ただ、その取得過程で経験する事は、今回の記事で述べたように、車の運転に対する意識を確実に変えると思います。

 

これが、非常に重要な事です。

 

事故の性格上、仕方の無い事なのかも知れませんが、東名高速道路の事故に関しては、容疑者を非難したり、被害者に同情する観点からの報道がほとんどのようです。

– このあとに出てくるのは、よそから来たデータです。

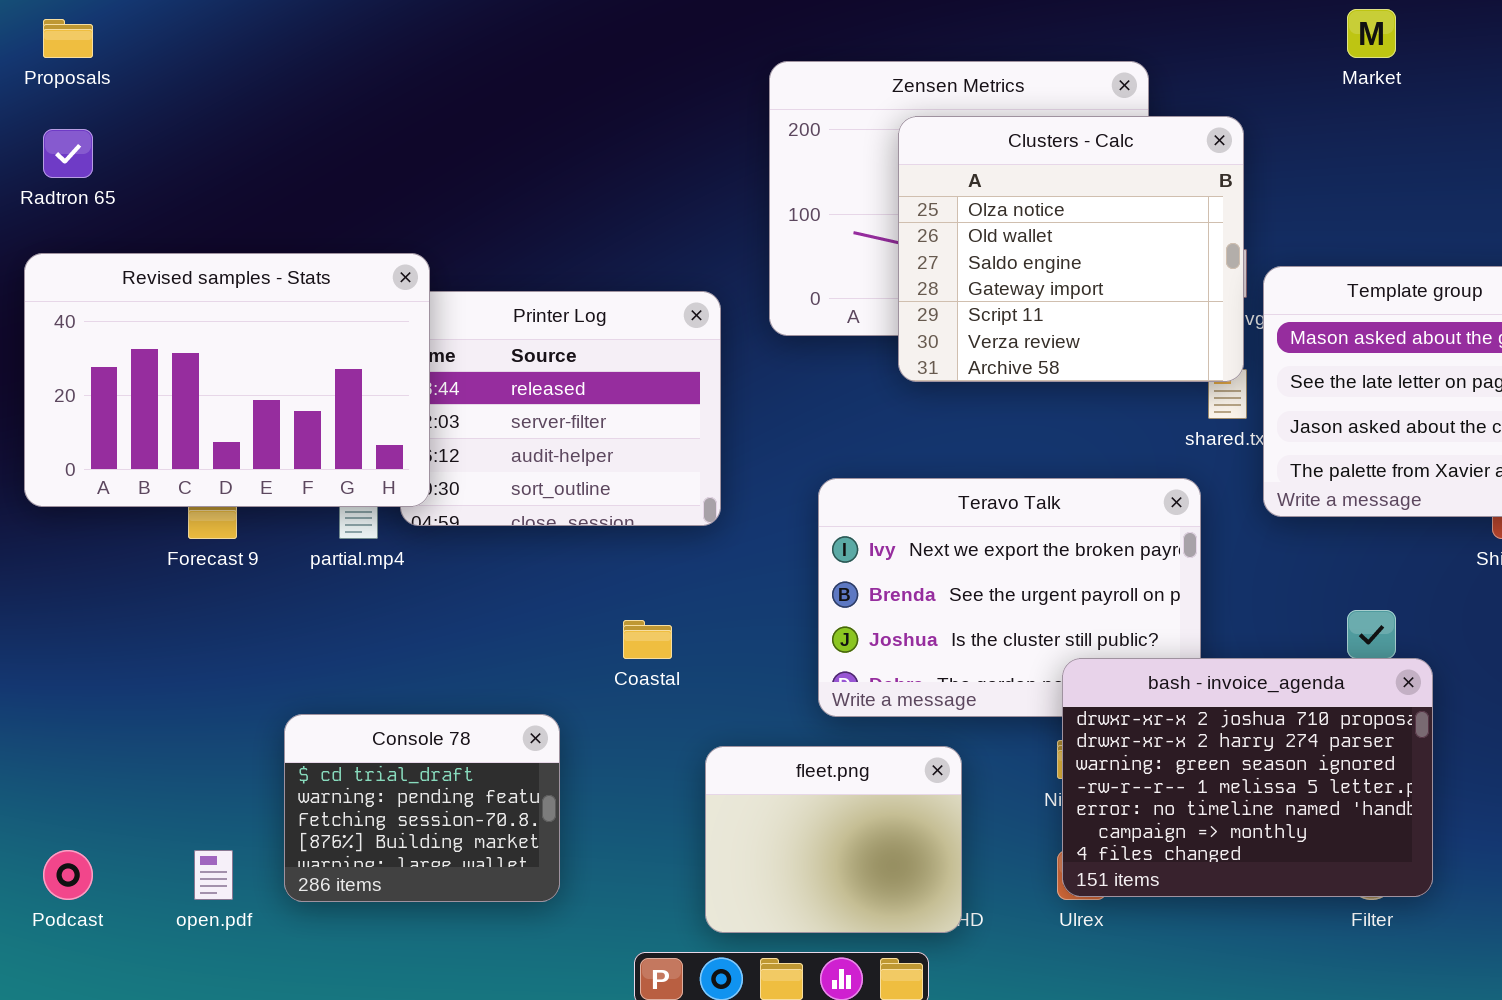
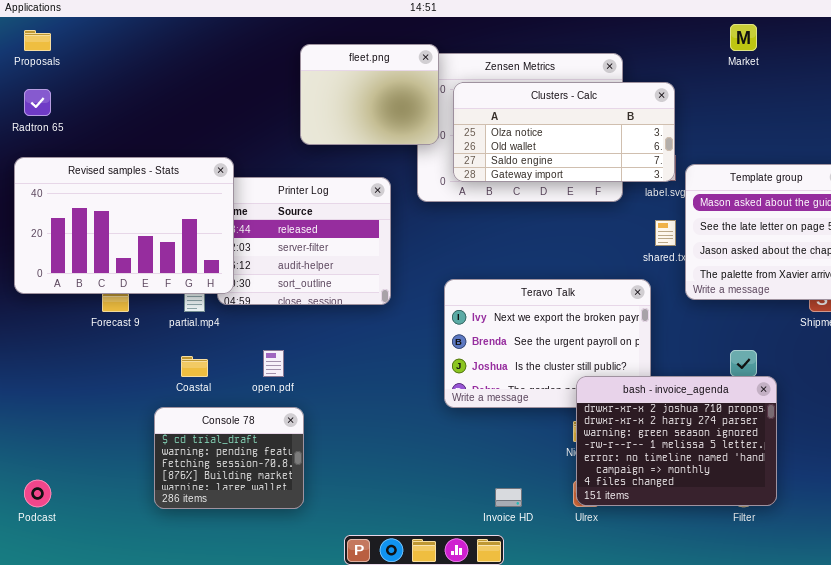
Clusters - Calc: [898,116,1244,382] -> [453,82,675,182], resized
Coastal: [623,620,672,659] -> [181,356,208,377], moved
fleet.png: [705,746,962,933] -> [300,44,439,145], moved
open.pdf: [194,850,233,900] -> [263,350,284,377], moved

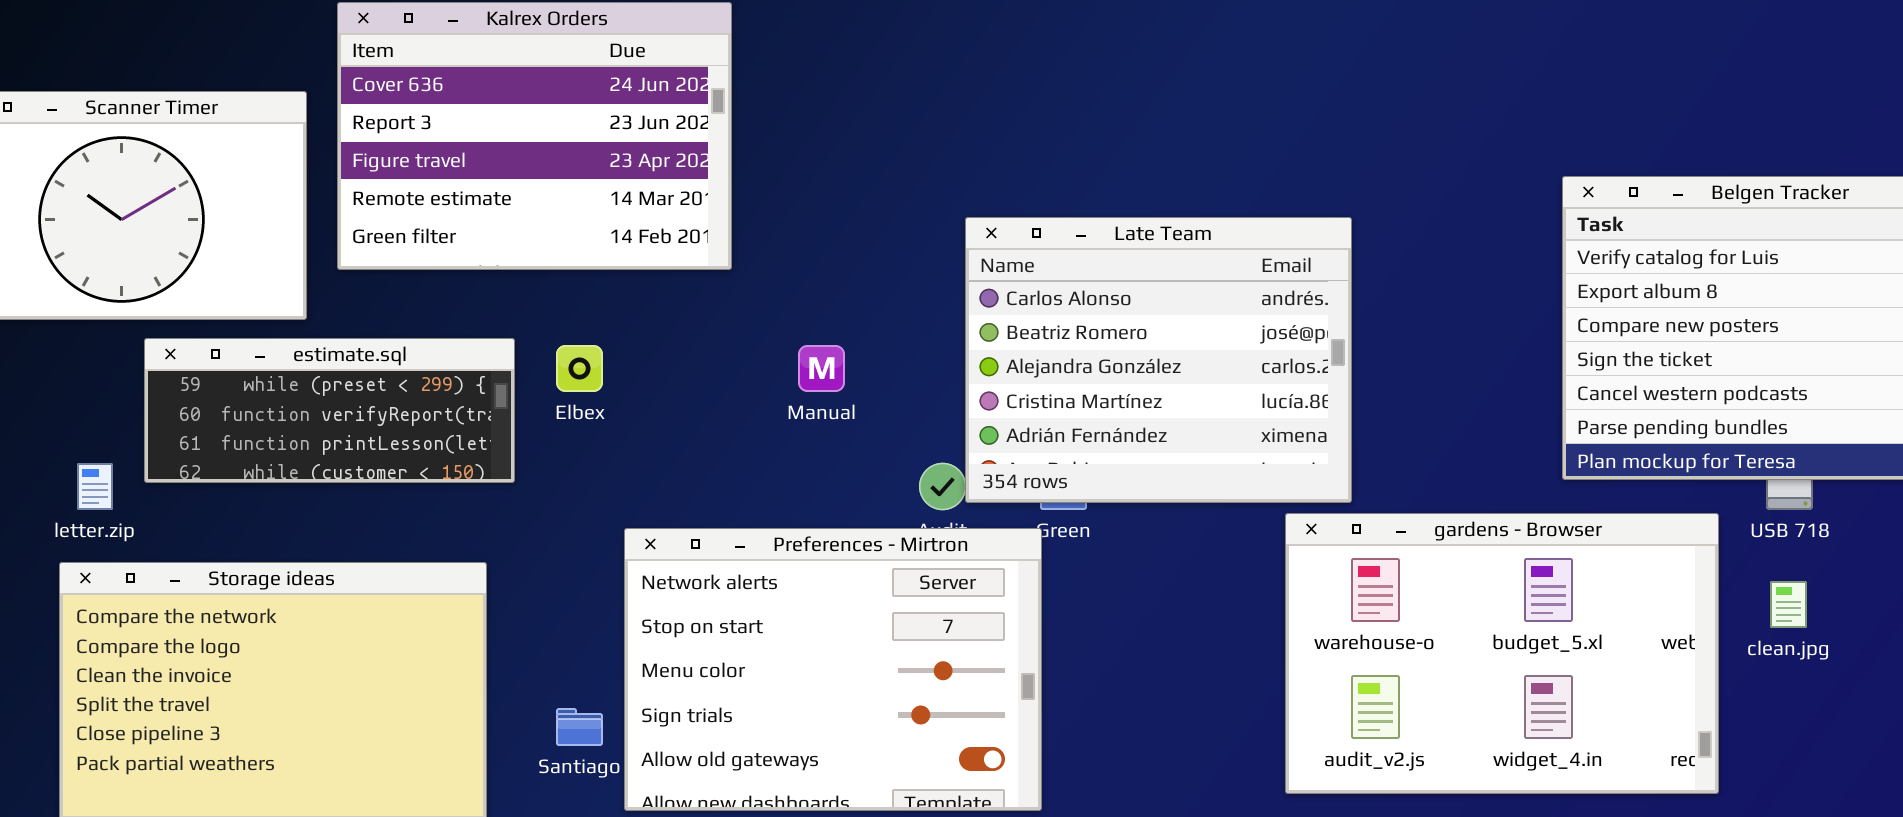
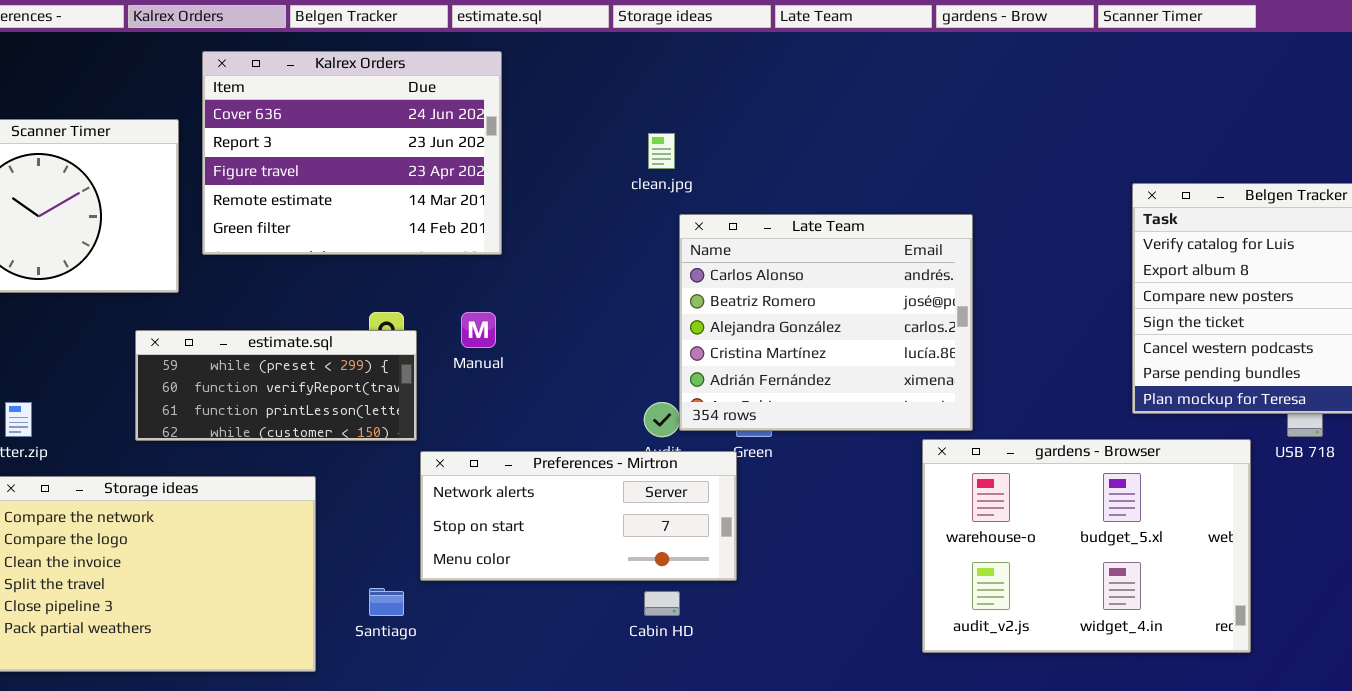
estimate.sql: [144,338,515,483] -> [135,330,417,441], moved
Manual: [798,345,845,392] -> [461,312,496,348], moved
Preferences - Mirtron: [624,528,1042,811] -> [420,451,737,581], resized
clean.jpg: [1770,581,1807,628] -> [648,133,675,169], moved

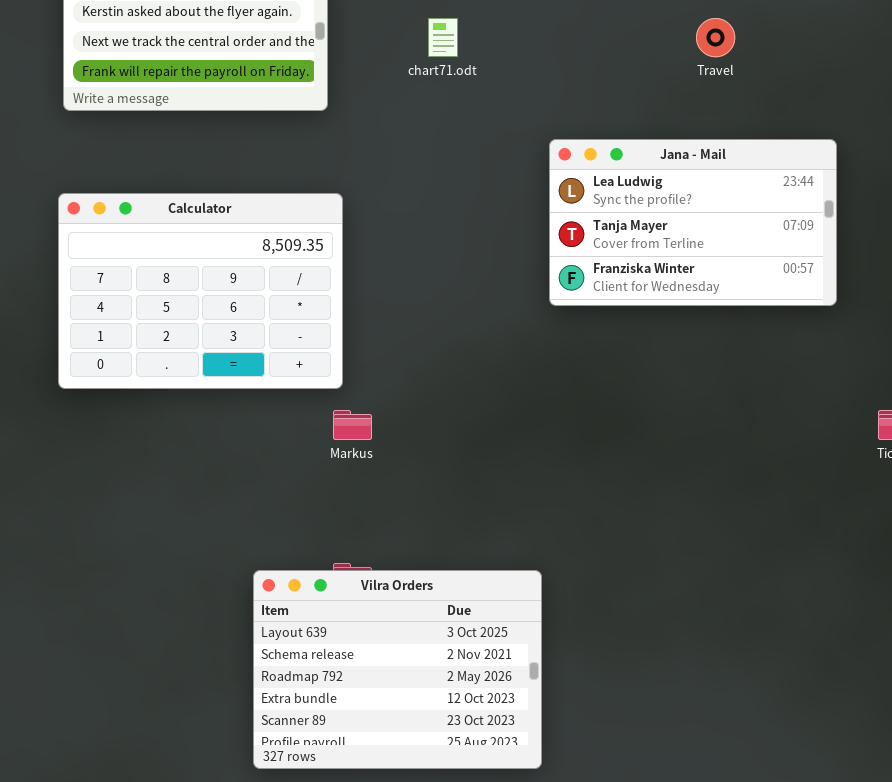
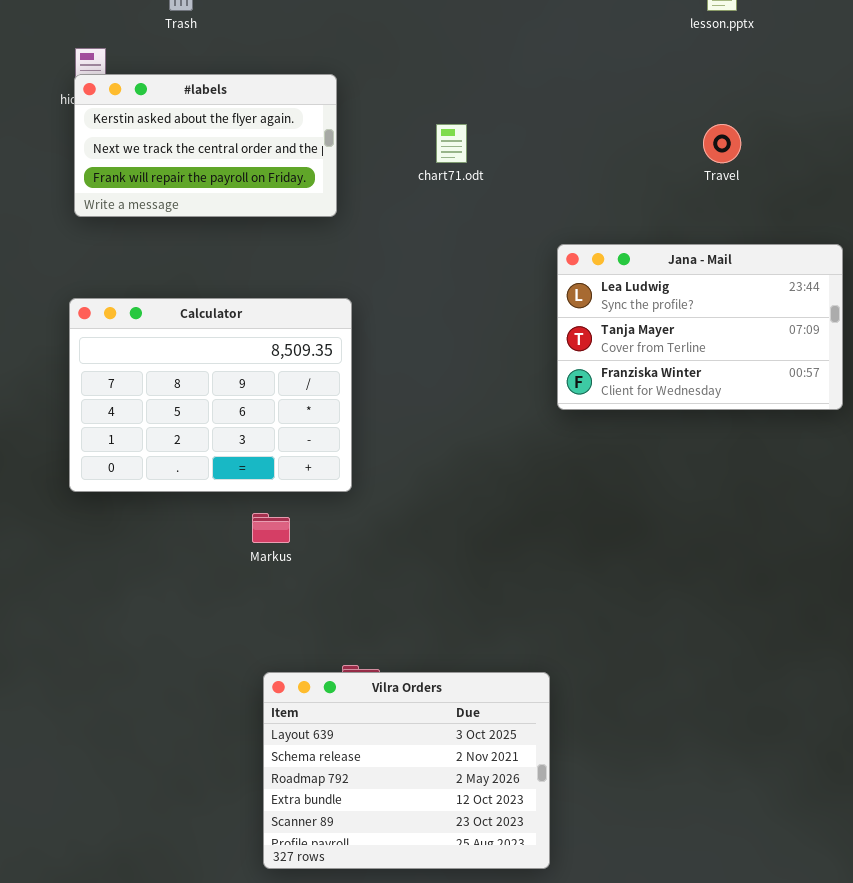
Markus: [333,410,372,440] -> [252,513,290,543], moved

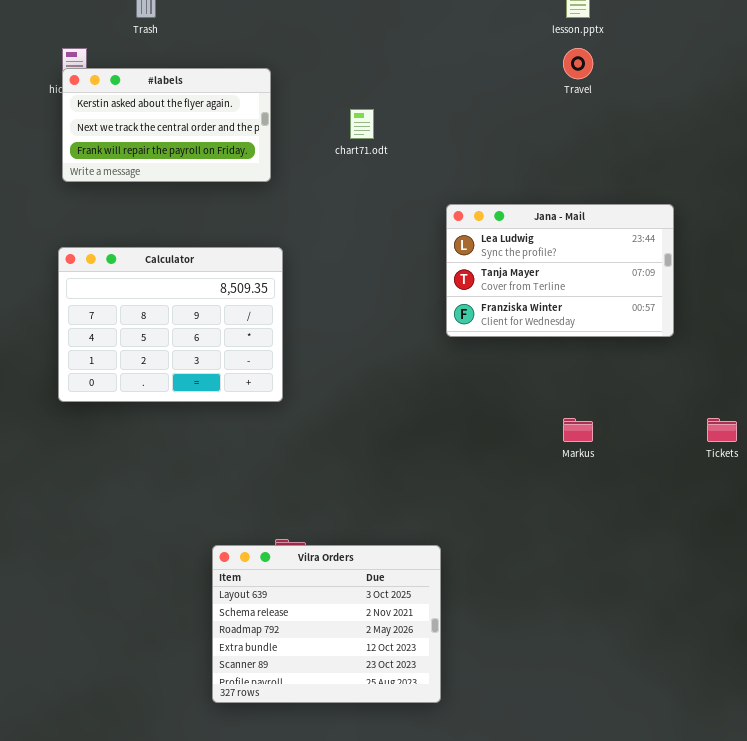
Travel: [703,124,741,163] -> [563,48,593,79], moved
Markus: [252,513,290,543] -> [563,418,593,442], moved

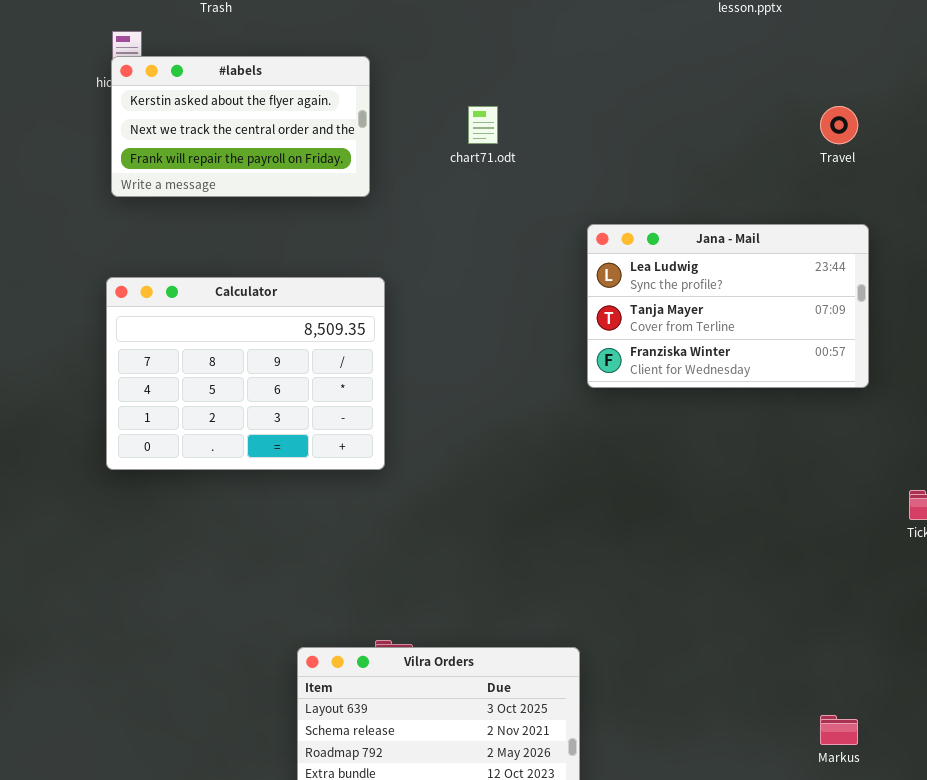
Travel: [563,48,593,79] -> [820,106,858,144], moved
Markus: [563,418,593,442] -> [820,715,858,745], moved

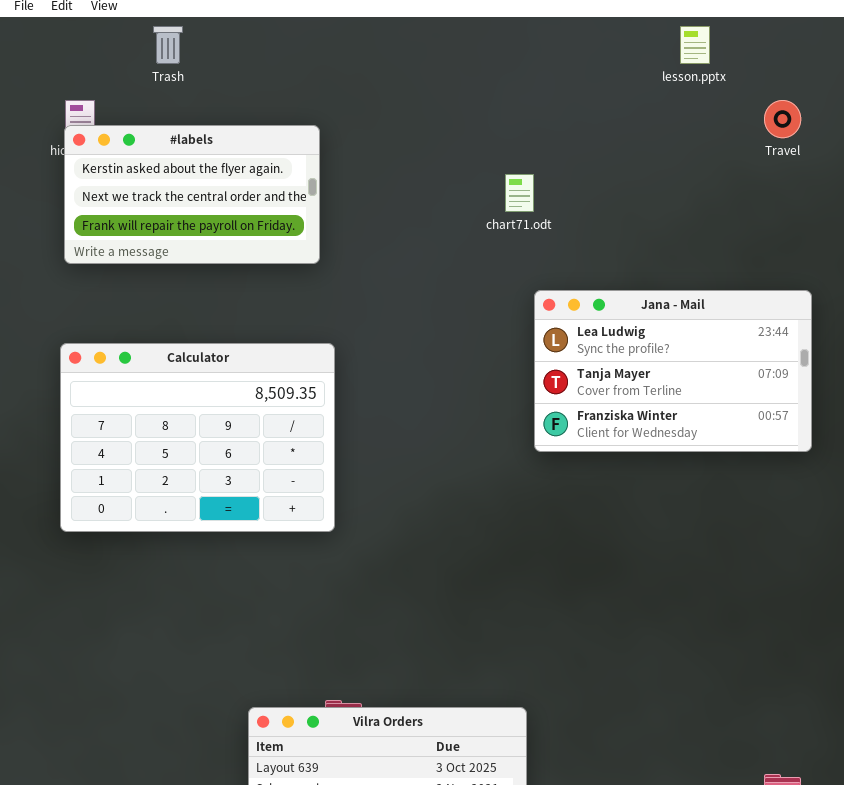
chart71.odt: [468,106,498,144] -> [505,174,534,212], moved
Travel: [820,106,858,144] -> [764,100,801,138], moved

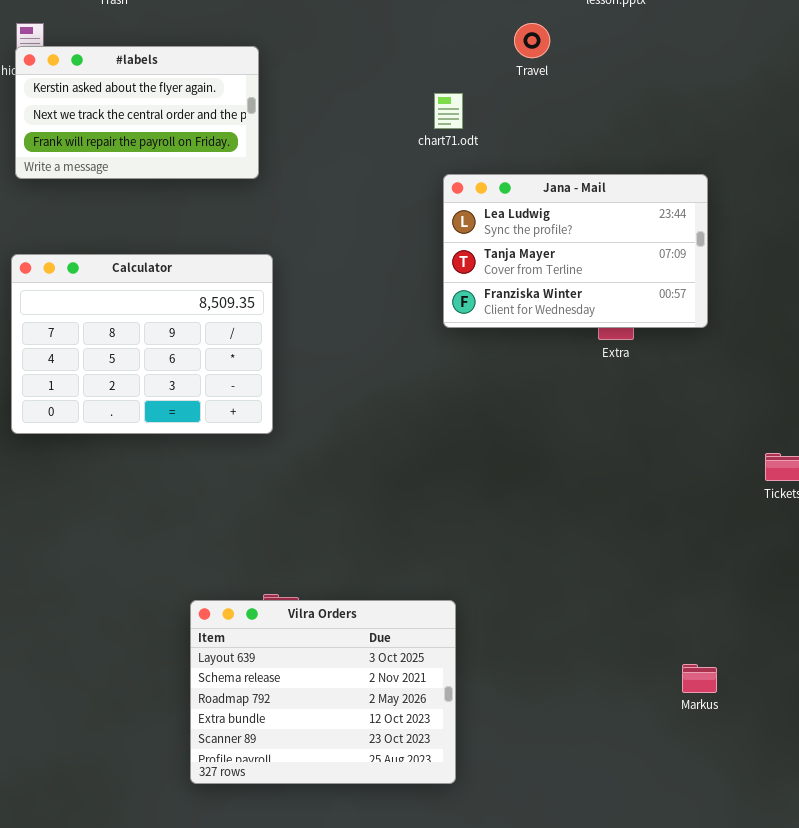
Travel: [764,100,801,138] -> [514,23,550,58], moved
Jana - Mail: [534,290,812,452] -> [443,174,708,328], moved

そして、僕が非常に残念に思うのは、こういう事故を「どうすれば防げるのか」という提言が、ほぼ見られない事です。

 

この事故は、容疑者が車を運転する事の危険性と責任を正しく認識してさえいれば、決して起こらなかった筈です。

 

まず、煽り行為や急ブレーキ、進路妨害等の危険な運転もしなかったでしょうし、高速道路上で車を停止させる事など、絶対に有り得ません。

そもそも、トラブルの発端となったとされる、パーキングエリア上の危険な場所に車を停車させる事すら無かった筈なんです。

 

運転技術や運転適性、また容疑者の素行等の話ではなく、ただ運転に対する認識が正しければ良かっただけの話です。

この容疑者に限らず、危険な運転をしているドライバーはそこら中にいますし、そういう連中は、実際に事故を起こしています。

 

つまり、現行のプログラムでは、運転に対する正しい認識をドライバーに与えられていないのです。

 

先に述べた通り、国内A級ライセンスの取得講習自体は、ただの一例でしかありませんし、それがベストな方策だと言うつもりもありません。

ただ、この講習プログラムは既に存在する訳ですから、簡単に流用する事が可能で、すぐに実施出来る対策だと思います。

 

不可抗力で命を落とす事は、残念ながら、あるでしょう。

でも、この東名高速道路の事故は、意識一つで防げた筈なんです。

 

こんな事で人が命を落とすなど、あってはならないと思います。